Laxatives do one or more of three things:

  1. increase the amount of liquid retained in the feces,
  2. act as a lubricant, or
  3. irritate, poison, and/or chemically stimulate muscle walls to cause abnormal contractions.

If you have diarrhea, it’s for one or more of these four reasons:

  1. excessive use of laxatives,
  2. stress,
  3. infection in the GI tract/colon, or
  4. toxins in the bowel.

These chemicals are absorbed through lymph and blood vessels and end up in various parts of the body.   They damage the normal ability of the bowel to eliminate on its own, tiring out muscles by keeping them constantly stimulated.

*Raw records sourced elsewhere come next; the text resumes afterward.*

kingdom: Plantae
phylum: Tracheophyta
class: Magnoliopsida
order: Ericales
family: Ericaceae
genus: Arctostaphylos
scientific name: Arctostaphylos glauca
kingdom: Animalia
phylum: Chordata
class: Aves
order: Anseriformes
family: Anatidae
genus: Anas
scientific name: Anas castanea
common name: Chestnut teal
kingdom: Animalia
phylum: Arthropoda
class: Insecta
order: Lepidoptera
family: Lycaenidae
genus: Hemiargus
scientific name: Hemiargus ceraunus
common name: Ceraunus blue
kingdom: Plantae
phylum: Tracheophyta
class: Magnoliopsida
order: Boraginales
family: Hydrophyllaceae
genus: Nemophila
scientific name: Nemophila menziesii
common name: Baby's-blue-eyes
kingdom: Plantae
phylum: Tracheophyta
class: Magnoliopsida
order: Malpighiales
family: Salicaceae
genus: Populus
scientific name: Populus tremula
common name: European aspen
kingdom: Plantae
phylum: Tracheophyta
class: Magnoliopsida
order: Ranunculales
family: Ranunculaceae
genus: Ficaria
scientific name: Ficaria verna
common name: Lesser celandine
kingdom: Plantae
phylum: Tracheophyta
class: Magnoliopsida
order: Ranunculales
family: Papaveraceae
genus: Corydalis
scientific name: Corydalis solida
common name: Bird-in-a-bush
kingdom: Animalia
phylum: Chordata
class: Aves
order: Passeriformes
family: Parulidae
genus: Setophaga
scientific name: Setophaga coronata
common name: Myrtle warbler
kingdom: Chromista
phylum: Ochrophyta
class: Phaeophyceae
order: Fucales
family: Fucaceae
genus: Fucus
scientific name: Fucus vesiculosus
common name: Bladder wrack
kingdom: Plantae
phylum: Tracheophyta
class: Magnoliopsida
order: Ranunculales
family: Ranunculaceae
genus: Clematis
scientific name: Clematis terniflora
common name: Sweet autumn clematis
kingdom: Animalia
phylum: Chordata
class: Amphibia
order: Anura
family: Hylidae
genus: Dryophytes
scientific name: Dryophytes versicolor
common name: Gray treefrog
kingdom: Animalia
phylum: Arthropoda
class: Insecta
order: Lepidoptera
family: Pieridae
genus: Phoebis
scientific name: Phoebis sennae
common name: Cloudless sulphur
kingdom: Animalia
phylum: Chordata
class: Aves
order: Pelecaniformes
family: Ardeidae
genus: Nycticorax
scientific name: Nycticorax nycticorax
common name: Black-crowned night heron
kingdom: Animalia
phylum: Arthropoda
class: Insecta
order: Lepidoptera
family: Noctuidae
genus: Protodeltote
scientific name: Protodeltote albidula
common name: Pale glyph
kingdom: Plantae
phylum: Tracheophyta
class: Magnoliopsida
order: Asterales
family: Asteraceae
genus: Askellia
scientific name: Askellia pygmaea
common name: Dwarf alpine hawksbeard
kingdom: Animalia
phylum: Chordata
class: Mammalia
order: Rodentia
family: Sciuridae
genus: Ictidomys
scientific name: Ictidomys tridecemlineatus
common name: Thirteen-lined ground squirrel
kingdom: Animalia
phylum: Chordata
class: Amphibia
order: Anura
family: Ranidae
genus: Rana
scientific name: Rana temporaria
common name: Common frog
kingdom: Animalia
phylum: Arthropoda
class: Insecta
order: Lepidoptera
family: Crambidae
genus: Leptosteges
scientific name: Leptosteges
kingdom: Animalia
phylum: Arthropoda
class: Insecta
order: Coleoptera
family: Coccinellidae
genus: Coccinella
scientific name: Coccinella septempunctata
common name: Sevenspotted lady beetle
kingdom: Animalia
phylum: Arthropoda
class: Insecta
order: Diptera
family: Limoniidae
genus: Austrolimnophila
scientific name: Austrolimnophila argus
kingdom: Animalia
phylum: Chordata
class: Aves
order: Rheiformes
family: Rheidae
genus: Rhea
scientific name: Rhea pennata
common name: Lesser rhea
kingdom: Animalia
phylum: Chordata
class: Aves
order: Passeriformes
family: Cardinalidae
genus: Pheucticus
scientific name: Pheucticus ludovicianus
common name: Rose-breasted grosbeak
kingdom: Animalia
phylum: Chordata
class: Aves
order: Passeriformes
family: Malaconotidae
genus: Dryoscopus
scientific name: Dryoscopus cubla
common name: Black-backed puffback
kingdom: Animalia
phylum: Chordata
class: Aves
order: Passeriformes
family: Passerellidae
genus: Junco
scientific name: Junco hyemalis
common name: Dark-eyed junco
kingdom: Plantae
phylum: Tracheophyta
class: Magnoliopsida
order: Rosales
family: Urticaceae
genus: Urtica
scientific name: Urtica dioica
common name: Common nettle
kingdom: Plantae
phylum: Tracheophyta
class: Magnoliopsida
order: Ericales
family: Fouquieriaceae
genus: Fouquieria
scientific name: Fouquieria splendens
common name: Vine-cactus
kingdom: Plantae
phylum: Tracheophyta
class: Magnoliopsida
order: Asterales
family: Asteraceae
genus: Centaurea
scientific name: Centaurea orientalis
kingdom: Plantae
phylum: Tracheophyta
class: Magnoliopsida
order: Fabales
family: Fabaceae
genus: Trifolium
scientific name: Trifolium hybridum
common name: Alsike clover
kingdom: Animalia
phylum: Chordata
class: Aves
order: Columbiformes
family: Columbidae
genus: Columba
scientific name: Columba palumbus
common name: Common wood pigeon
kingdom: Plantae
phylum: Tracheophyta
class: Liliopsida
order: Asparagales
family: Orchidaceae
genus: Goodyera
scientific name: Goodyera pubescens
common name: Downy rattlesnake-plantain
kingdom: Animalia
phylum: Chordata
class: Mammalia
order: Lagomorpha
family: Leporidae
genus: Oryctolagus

The way to heal the bowel is through diet that promotes excellent nerve and muscle tone, with clean, pink, highly peristaltic tissues. And what’s that diet? Lots of clean water, and lots of bulky greens, vegetables, and fruits, legumes and whole grains, nuts and seeds. The GreenSmoothieGirl diet prevents ulcerations, diverticulitis, spastic bowel, IBS, strictures, adhesions, and colitis, and gas/flatulence that are affecting increasing numbers of people in the Western world.

Additionally, you can do a very simple thing do get off laxatives and become more regular.   Wake up your digestive system every morning as you wake up, before you get out of bed.   Massage your ascending, transverse, and descending colon with your hands or a tennis ball.   Massage deeply starting in the lower  right of your pelvis, work straight upwards, then massage  right to left across your belly button, and straight down on the left [corrected from my original post].   Then get up and start your day with two glasses of water.   These are very effective natural laxatives.   And of course, most people know that prunes are  good natural laxatives, too.